WORK REQUIRED —
Please reproduce the entries exactly as they appear below, but not the pictures.

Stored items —

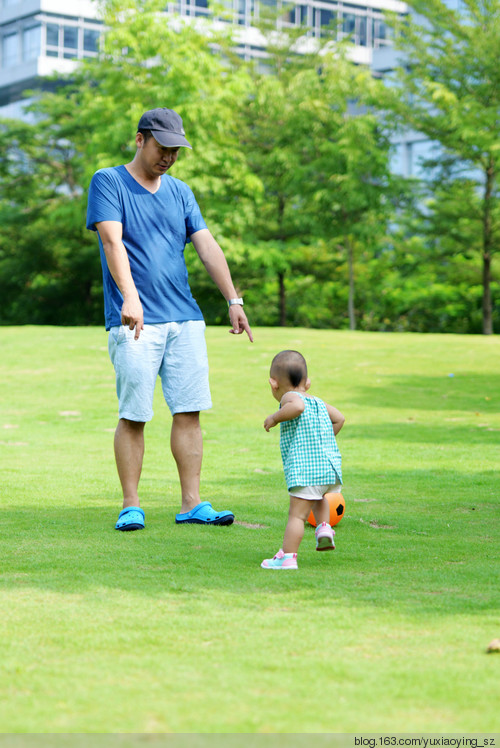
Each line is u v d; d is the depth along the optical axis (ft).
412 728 11.16
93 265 193.26
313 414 21.45
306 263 174.70
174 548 21.91
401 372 71.26
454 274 163.22
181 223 27.30
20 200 190.70
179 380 26.55
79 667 13.38
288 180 161.27
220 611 16.42
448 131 149.59
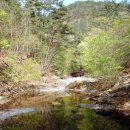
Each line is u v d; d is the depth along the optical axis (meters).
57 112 15.91
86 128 12.02
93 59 25.25
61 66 51.44
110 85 22.77
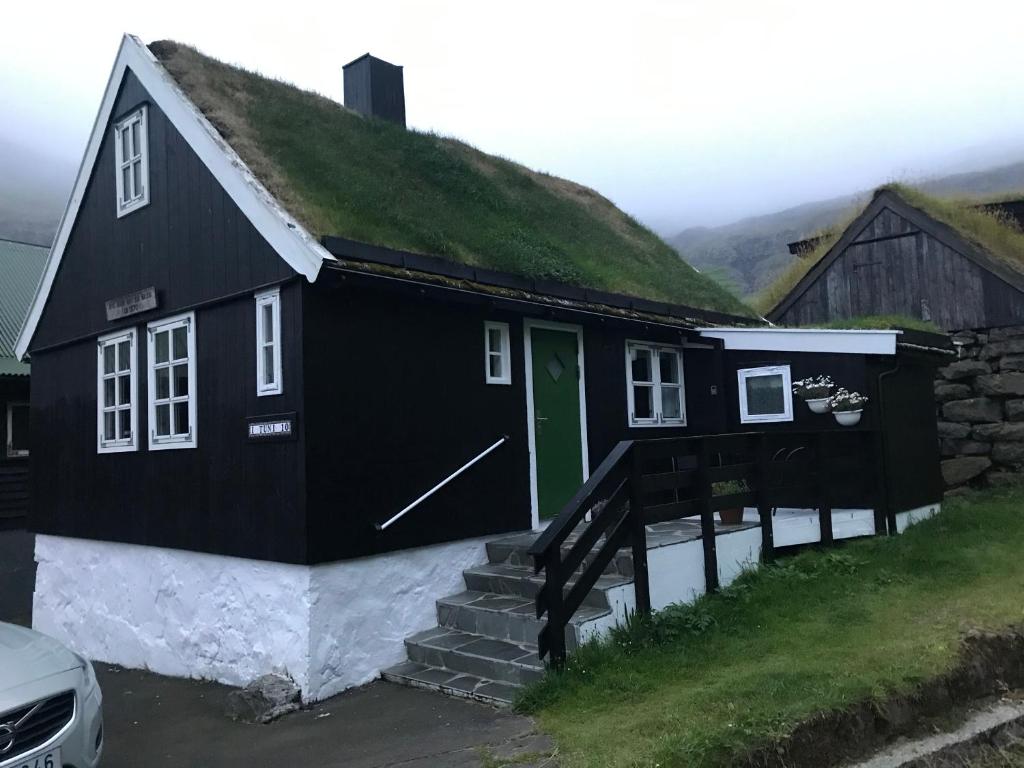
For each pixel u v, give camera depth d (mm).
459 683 6160
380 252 7023
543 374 8719
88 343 9656
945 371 12422
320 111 9789
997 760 4934
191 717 6418
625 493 6441
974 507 9812
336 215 7371
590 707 5203
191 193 8031
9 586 13320
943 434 12289
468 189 10211
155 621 8234
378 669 6789
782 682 5035
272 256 6953
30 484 10500
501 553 7695
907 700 5043
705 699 4891
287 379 6727
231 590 7297
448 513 7508
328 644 6512
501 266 8359
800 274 16359
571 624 5930
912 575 7438
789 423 9438
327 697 6441
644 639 6094
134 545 8617
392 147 10102
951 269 12867
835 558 7738
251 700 6266
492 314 8211
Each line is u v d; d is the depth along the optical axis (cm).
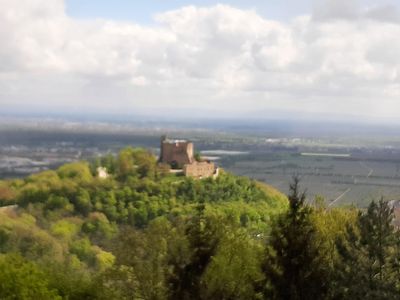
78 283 3694
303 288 2922
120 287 3469
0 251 8175
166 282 3216
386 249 3241
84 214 11312
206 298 3152
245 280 3197
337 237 3434
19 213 10869
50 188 12225
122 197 11988
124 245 3506
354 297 3019
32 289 3306
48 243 8662
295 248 2959
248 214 10056
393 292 3045
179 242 3291
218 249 3294
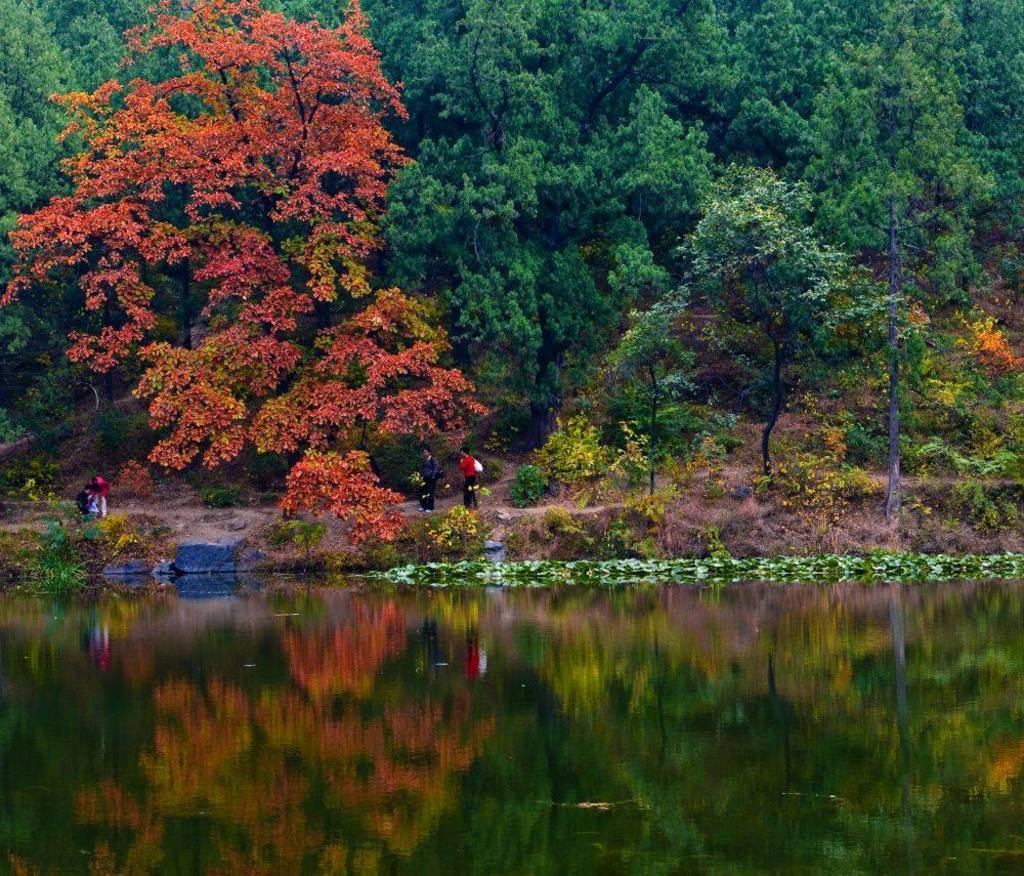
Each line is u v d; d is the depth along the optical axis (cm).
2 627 2444
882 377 3341
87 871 1075
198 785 1317
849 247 3444
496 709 1627
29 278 3634
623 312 3906
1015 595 2580
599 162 3644
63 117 4131
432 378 3338
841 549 3180
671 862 1071
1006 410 3572
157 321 3984
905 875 1034
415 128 3984
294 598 2762
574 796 1262
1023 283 4116
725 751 1412
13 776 1364
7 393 4069
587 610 2467
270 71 4003
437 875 1049
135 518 3381
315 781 1323
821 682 1758
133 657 2048
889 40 3525
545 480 3425
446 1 3925
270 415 3316
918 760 1373
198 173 3441
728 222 3278
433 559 3222
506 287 3475
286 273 3491
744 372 3847
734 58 4216
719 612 2406
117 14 5128
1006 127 4134
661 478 3431
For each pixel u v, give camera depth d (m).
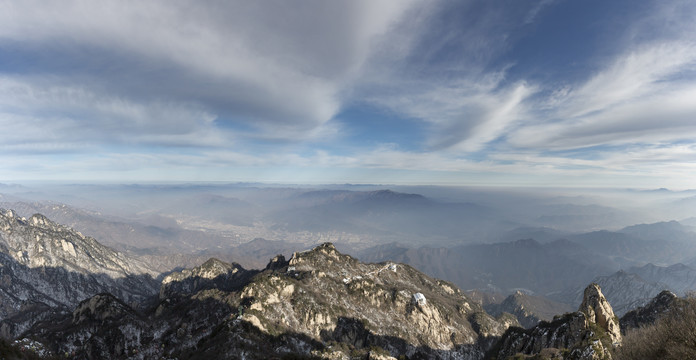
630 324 167.00
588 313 117.62
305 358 144.12
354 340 196.62
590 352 87.81
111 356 170.25
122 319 187.62
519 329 157.62
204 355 141.12
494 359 150.38
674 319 74.31
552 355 97.19
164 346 174.75
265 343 157.00
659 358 68.44
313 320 195.50
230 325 159.12
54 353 164.88
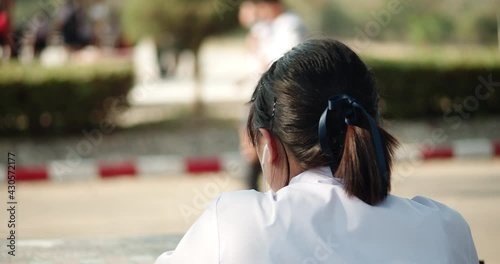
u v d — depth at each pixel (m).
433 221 2.75
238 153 13.92
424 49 22.09
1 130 15.49
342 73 2.77
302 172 2.78
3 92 15.34
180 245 2.66
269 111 2.80
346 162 2.65
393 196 2.79
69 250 5.00
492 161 12.91
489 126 16.00
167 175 12.51
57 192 11.27
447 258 2.70
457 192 10.30
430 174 11.71
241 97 19.64
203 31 18.36
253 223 2.62
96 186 11.70
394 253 2.64
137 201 10.43
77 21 19.08
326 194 2.69
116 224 8.95
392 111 16.44
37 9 18.36
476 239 7.80
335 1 27.61
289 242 2.60
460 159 13.12
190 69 23.66
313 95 2.74
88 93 15.62
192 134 16.06
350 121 2.66
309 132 2.73
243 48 31.84
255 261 2.56
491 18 27.70
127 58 18.50
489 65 16.56
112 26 19.59
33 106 15.48
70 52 19.03
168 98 20.77
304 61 2.79
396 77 16.38
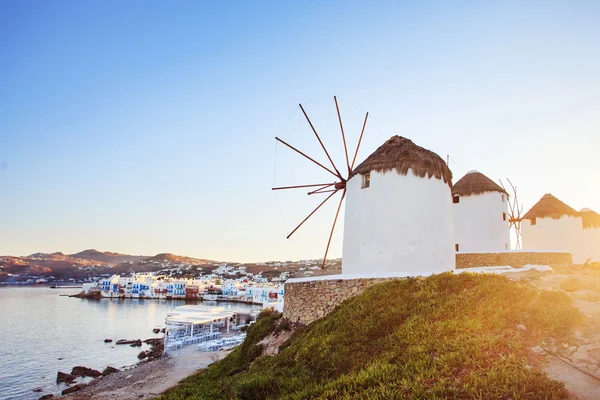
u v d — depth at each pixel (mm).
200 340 46344
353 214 21250
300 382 9977
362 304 13508
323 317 15734
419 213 19422
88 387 29938
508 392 6570
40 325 65438
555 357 7637
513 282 11859
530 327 8742
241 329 57156
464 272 13172
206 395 12883
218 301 123000
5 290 182875
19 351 45531
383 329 11086
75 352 45500
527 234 33688
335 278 16797
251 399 10172
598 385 6633
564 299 9969
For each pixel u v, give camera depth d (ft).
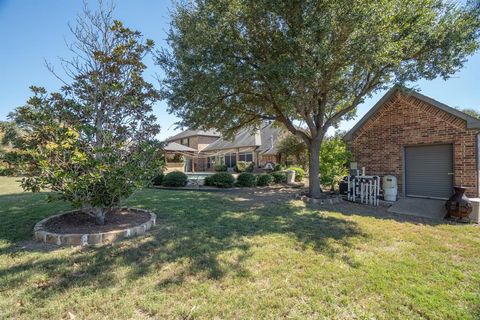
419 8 25.23
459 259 13.96
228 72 25.30
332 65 25.81
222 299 9.86
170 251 14.19
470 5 26.03
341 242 16.22
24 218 20.63
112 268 12.17
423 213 25.31
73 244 14.99
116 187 16.83
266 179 48.42
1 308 9.18
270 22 25.23
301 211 25.14
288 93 26.71
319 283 11.13
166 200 29.48
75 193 16.12
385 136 33.91
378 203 29.73
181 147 103.50
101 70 19.45
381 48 23.02
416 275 11.96
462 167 27.45
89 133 17.03
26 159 16.20
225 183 44.70
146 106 21.09
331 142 39.63
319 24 21.93
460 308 9.52
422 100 30.32
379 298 10.13
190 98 30.60
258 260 13.28
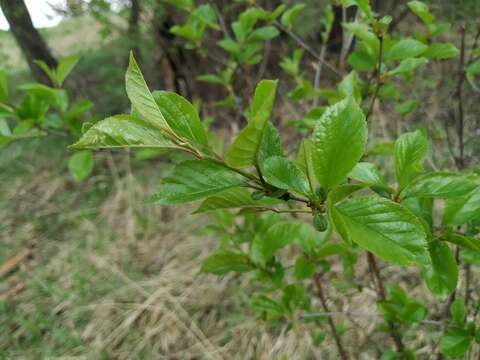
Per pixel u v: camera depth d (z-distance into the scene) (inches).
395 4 28.4
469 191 9.9
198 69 59.3
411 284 33.4
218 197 9.7
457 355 15.0
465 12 28.7
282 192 9.4
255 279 20.9
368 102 25.1
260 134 8.0
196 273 42.8
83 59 67.7
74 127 21.5
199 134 9.2
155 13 51.8
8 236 52.6
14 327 40.6
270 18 24.3
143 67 64.4
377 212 8.3
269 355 33.7
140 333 37.9
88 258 47.2
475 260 13.7
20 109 20.0
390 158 43.6
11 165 64.7
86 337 38.4
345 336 31.8
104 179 58.8
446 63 33.9
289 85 50.4
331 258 39.4
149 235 49.4
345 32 22.8
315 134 8.5
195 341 36.7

THE COMPLETED TASK —
Each line is u v d; d is the depth along the optical axis (ft).
412 728 11.16
93 265 193.26
313 414 21.45
306 263 174.70
174 548 21.91
401 372 71.26
454 274 163.22
181 223 27.30
20 200 190.70
179 380 26.55
79 667 13.38
288 180 161.27
220 611 16.42
448 131 149.59
Each line is u v d; d is the depth along the optical axis (meters).
57 112 15.91
86 128 12.02
93 59 25.25
61 66 51.44
110 85 22.77
For each pixel u v, give camera depth d (mm).
459 683 6160
380 252 7023
543 374 8719
88 343 9656
945 371 12422
320 111 9789
997 760 4934
191 717 6418
625 493 6441
974 507 9812
336 215 7371
590 707 5203
191 193 8031
9 586 13320
943 434 12289
468 189 10211
155 621 8234
378 669 6789
782 682 5035
272 256 6953
30 484 10500
501 553 7695
907 700 5043
705 699 4891
287 379 6727
231 590 7297
448 513 7508
328 644 6512
501 266 8359
800 274 16359
571 624 5930
912 575 7438
789 423 9438
327 697 6441
644 639 6094
134 545 8617
392 147 10102
951 269 12867
835 558 7738
251 700 6266
492 314 8211
Each line is u v d; d is the depth along the optical axis (cm).
78 283 3694
303 288 2922
120 287 3469
0 251 8175
166 282 3216
386 249 3241
84 214 11312
206 298 3152
245 280 3197
337 237 3434
19 213 10869
50 188 12225
122 197 11988
124 245 3506
354 297 3019
32 289 3306
48 243 8662
295 248 2959
248 214 10056
393 292 3045
179 242 3291
218 249 3294
Each line is u v d; d is the depth along the optical axis (cm).
2 627 2444
882 377 3341
87 871 1075
198 785 1317
849 247 3444
496 709 1627
29 278 3634
623 312 3906
1015 595 2580
599 162 3644
63 117 4131
432 378 3338
841 549 3180
671 862 1071
1006 410 3572
157 321 3984
905 875 1034
415 128 3984
294 598 2762
574 796 1262
1023 283 4116
725 751 1412
13 776 1364
7 393 4069
587 610 2467
270 71 4003
437 875 1049
135 518 3381
315 781 1323
821 682 1758
133 657 2048
889 40 3525
545 480 3425
446 1 3925
270 415 3316
918 760 1373
198 173 3441
728 222 3278
433 559 3222
506 287 3475
286 273 3491
744 372 3847
734 58 4216
719 612 2406
117 14 5128
1006 127 4134
661 478 3431
For each pixel u v, give camera depth d (m).
630 324 167.00
588 313 117.62
305 358 144.12
354 340 196.62
590 352 87.81
111 356 170.25
122 319 187.62
519 329 157.62
204 355 141.12
494 359 150.38
674 319 74.31
552 355 97.19
164 346 174.75
265 343 157.00
659 358 68.44
313 320 195.50
230 325 159.12
54 353 164.88
u v d — depth at each pixel (m).
433 221 2.75
238 153 13.92
424 49 22.09
1 130 15.49
342 73 2.77
302 172 2.78
3 92 15.34
180 245 2.66
269 111 2.80
346 162 2.65
393 196 2.79
69 250 5.00
492 161 12.91
489 126 16.00
167 175 12.51
57 192 11.27
447 258 2.70
457 192 10.30
430 174 11.71
241 97 19.64
203 31 18.36
253 223 2.62
96 186 11.70
394 253 2.64
137 201 10.43
77 21 19.08
326 194 2.69
116 224 8.95
392 111 16.44
37 9 18.36
476 239 7.80
335 1 27.61
289 242 2.60
460 159 13.12
190 69 23.66
313 95 2.74
88 93 15.62
192 134 16.06
350 121 2.66
309 132 2.73
243 48 31.84
255 261 2.56
491 18 27.70
127 58 18.50
489 65 16.56
112 26 19.59
33 106 15.48
70 52 19.03
168 98 20.77
304 61 2.79
396 77 16.38
u v d — depth at each pixel (mm).
200 340 46344
353 214 21250
300 382 9977
362 304 13508
323 317 15734
419 213 19422
88 387 29938
508 392 6570
40 325 65438
555 357 7637
513 282 11859
530 327 8742
241 329 57156
464 272 13172
206 395 12883
218 301 123000
5 290 182875
19 351 45531
383 329 11086
75 352 45500
527 234 33688
335 278 16797
251 399 10172
598 385 6633
564 299 9969
For each pixel u v, give camera depth d (ft).
419 8 25.23
459 259 13.96
228 72 25.30
332 65 25.81
222 299 9.86
170 251 14.19
470 5 26.03
341 242 16.22
24 218 20.63
112 268 12.17
423 213 25.31
73 244 14.99
116 187 16.83
266 179 48.42
1 308 9.18
270 22 25.23
301 211 25.14
288 93 26.71
319 283 11.13
166 200 29.48
75 193 16.12
385 136 33.91
378 203 29.73
181 147 103.50
101 70 19.45
381 48 23.02
416 275 11.96
462 167 27.45
89 133 17.03
26 159 16.20
225 183 44.70
146 106 21.09
331 142 39.63
319 24 21.93
460 308 9.52
422 100 30.32
379 298 10.13
190 98 30.60
258 260 13.28
Per pixel u v: camera depth d (z-distance into the scene) (inches).
395 4 28.4
469 191 9.9
198 69 59.3
411 284 33.4
218 197 9.7
457 355 15.0
465 12 28.7
282 192 9.4
255 279 20.9
368 102 25.1
260 134 8.0
196 273 42.8
83 59 67.7
74 127 21.5
199 134 9.2
155 13 51.8
8 236 52.6
14 327 40.6
270 18 24.3
143 67 64.4
377 212 8.3
269 355 33.7
140 333 37.9
88 258 47.2
475 260 13.7
20 109 20.0
390 158 43.6
11 165 64.7
86 337 38.4
345 336 31.8
104 179 58.8
446 63 33.9
289 85 50.4
331 258 39.4
149 235 49.4
345 32 22.8
315 134 8.5
195 341 36.7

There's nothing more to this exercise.